--- START ---
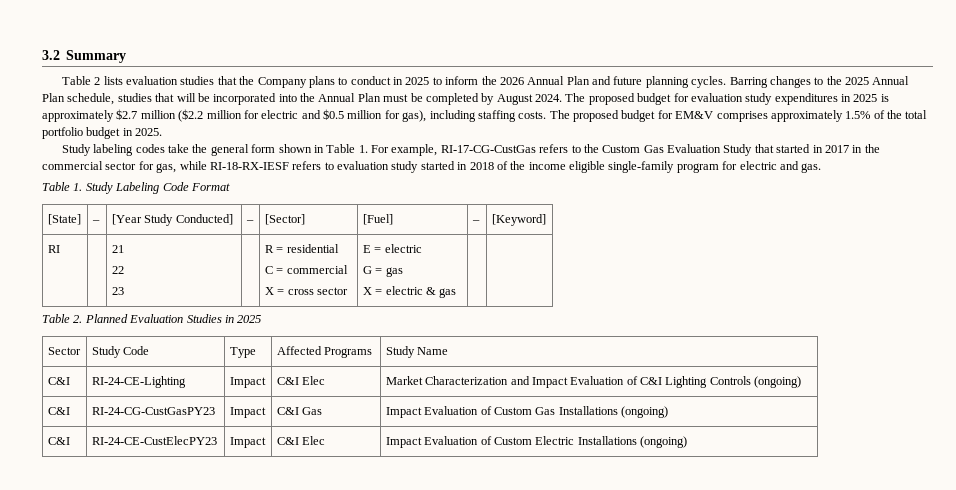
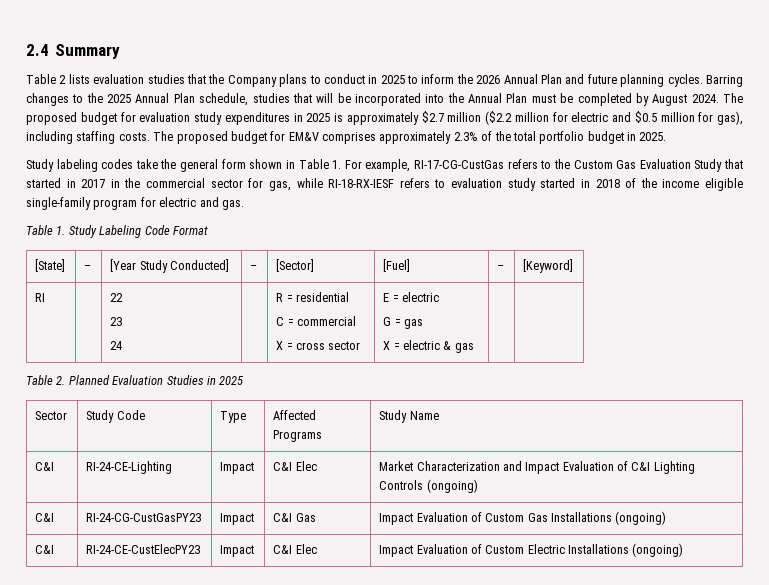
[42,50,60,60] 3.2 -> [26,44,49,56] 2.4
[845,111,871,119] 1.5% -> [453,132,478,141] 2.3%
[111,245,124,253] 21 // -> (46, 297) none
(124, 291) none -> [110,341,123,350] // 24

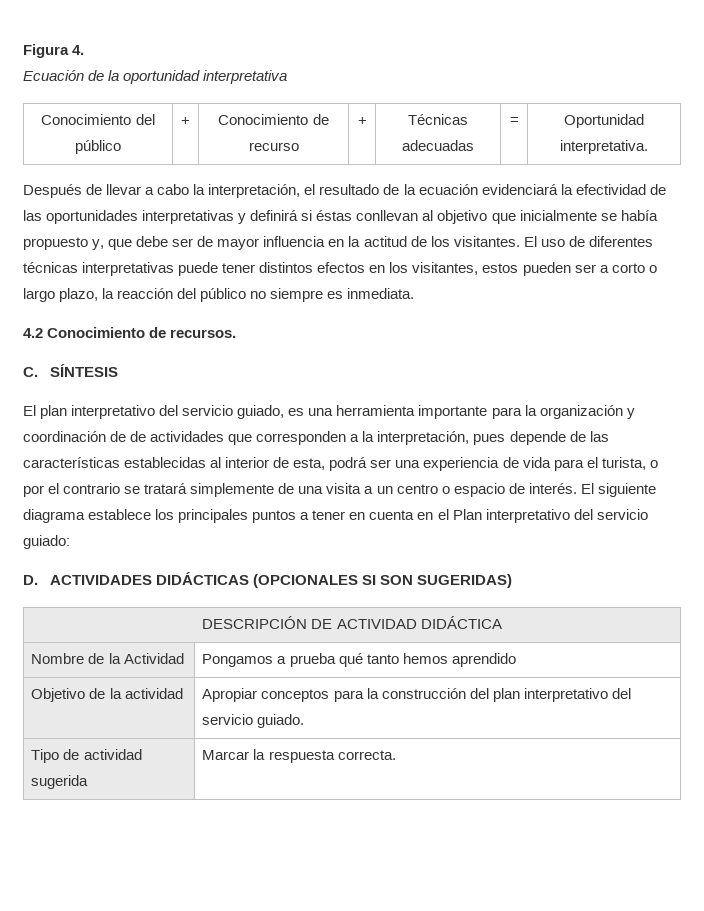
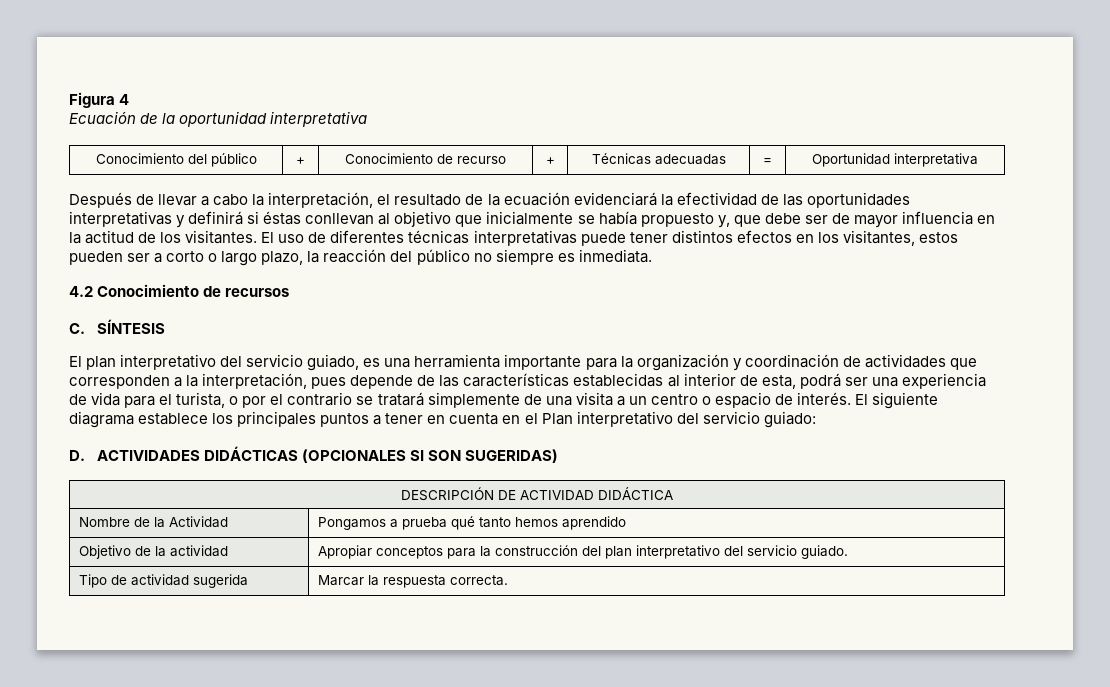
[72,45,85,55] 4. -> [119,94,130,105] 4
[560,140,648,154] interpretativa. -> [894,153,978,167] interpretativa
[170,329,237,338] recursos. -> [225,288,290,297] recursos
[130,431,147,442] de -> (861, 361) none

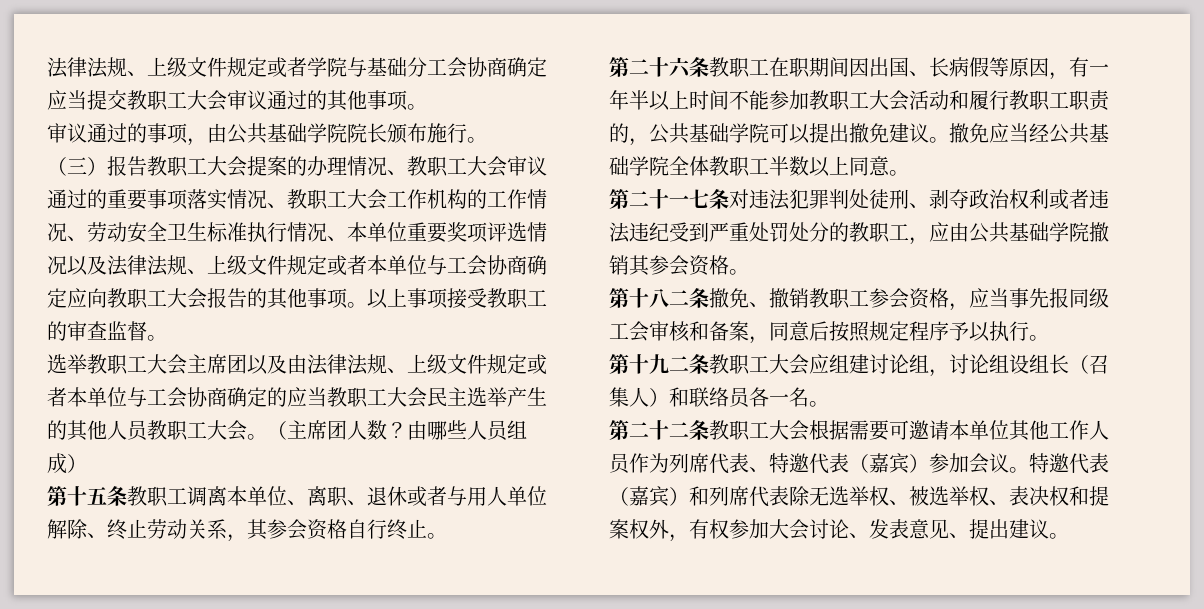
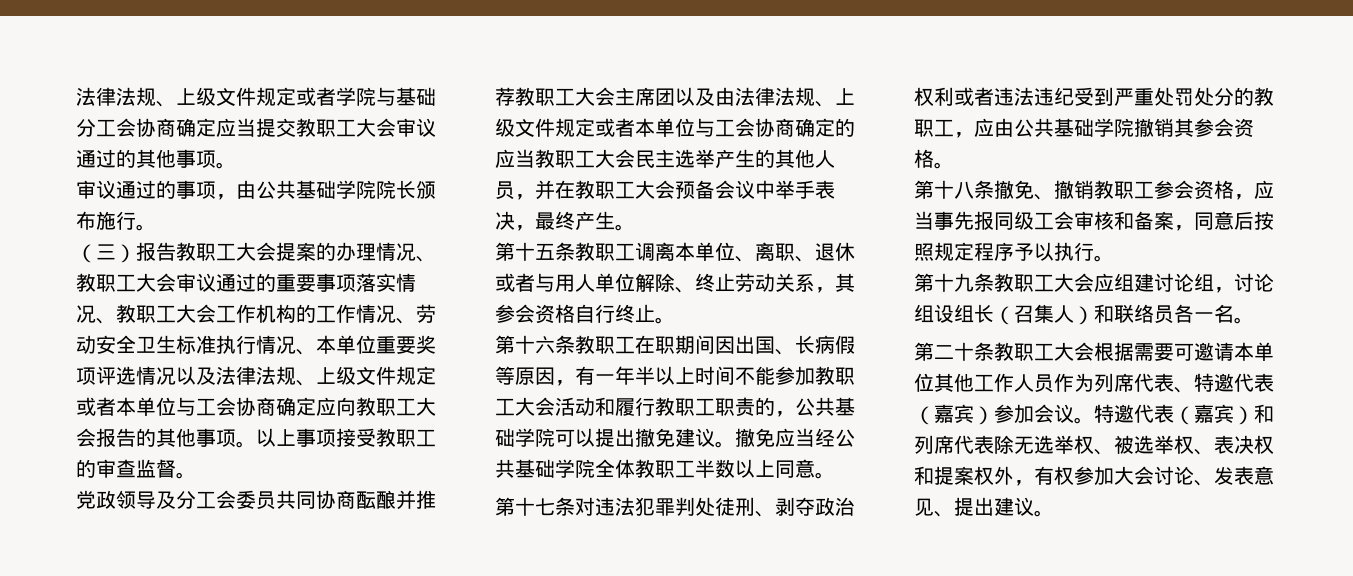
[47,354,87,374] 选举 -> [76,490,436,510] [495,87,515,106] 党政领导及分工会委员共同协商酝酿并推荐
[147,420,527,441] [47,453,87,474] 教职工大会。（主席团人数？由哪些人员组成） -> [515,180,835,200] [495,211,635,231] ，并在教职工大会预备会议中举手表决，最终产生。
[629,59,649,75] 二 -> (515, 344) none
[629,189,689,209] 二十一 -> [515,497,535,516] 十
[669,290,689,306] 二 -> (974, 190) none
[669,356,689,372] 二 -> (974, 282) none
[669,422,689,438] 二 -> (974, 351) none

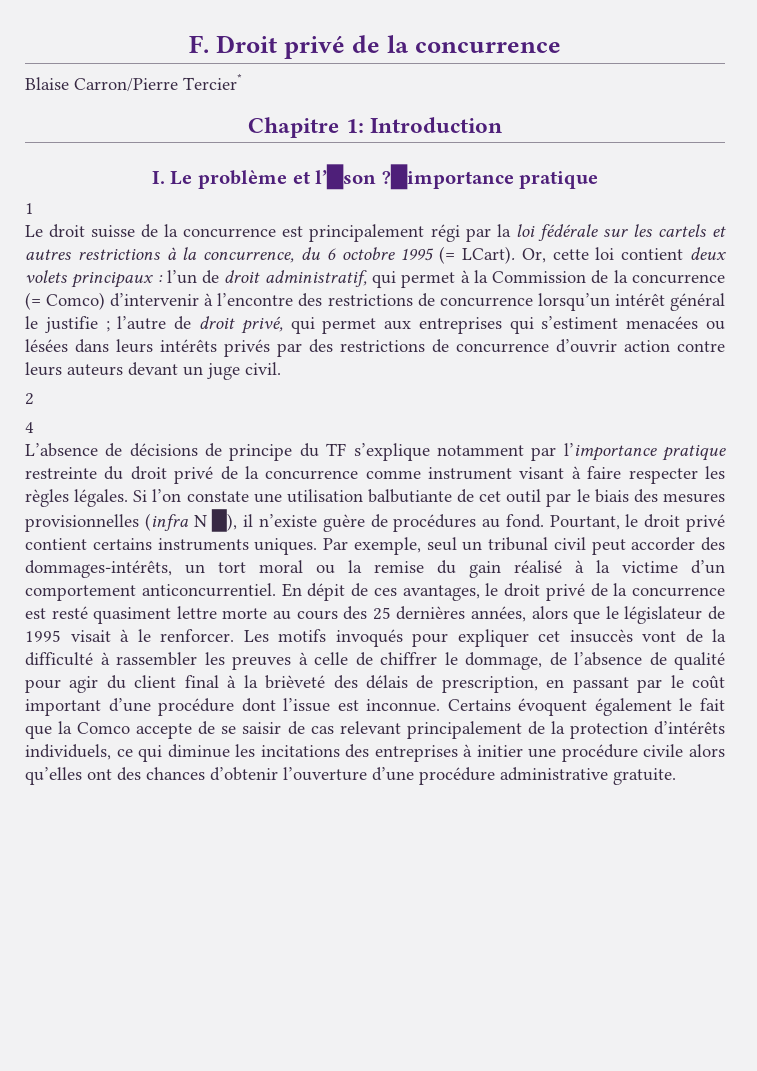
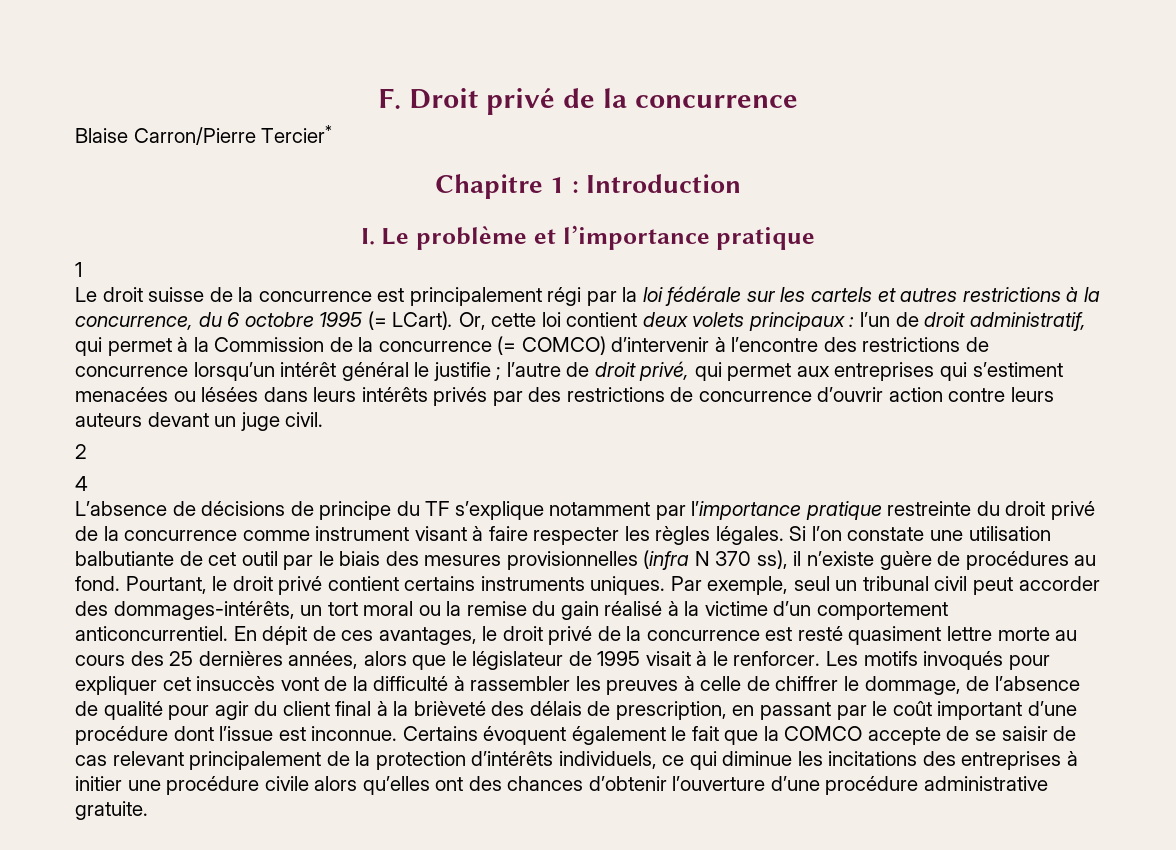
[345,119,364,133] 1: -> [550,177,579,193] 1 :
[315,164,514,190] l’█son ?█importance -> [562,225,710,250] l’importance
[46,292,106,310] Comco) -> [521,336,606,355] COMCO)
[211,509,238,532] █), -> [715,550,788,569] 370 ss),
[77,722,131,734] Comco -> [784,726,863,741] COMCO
--- END ---
Work request: Print all the material above verbatim and omit its pictures.

Exercise answer:
[42,50,60,60] 3.2 -> [26,44,49,56] 2.4
[845,111,871,119] 1.5% -> [453,132,478,141] 2.3%
[111,245,124,253] 21 // -> (46, 297) none
(124, 291) none -> [110,341,123,350] // 24

[72,45,85,55] 4. -> [119,94,130,105] 4
[560,140,648,154] interpretativa. -> [894,153,978,167] interpretativa
[170,329,237,338] recursos. -> [225,288,290,297] recursos
[130,431,147,442] de -> (861, 361) none

[47,354,87,374] 选举 -> [76,490,436,510] [495,87,515,106] 党政领导及分工会委员共同协商酝酿并推荐
[147,420,527,441] [47,453,87,474] 教职工大会。（主席团人数？由哪些人员组成） -> [515,180,835,200] [495,211,635,231] ，并在教职工大会预备会议中举手表决，最终产生。
[629,59,649,75] 二 -> (515, 344) none
[629,189,689,209] 二十一 -> [515,497,535,516] 十
[669,290,689,306] 二 -> (974, 190) none
[669,356,689,372] 二 -> (974, 282) none
[669,422,689,438] 二 -> (974, 351) none

[345,119,364,133] 1: -> [550,177,579,193] 1 :
[315,164,514,190] l’█son ?█importance -> [562,225,710,250] l’importance
[46,292,106,310] Comco) -> [521,336,606,355] COMCO)
[211,509,238,532] █), -> [715,550,788,569] 370 ss),
[77,722,131,734] Comco -> [784,726,863,741] COMCO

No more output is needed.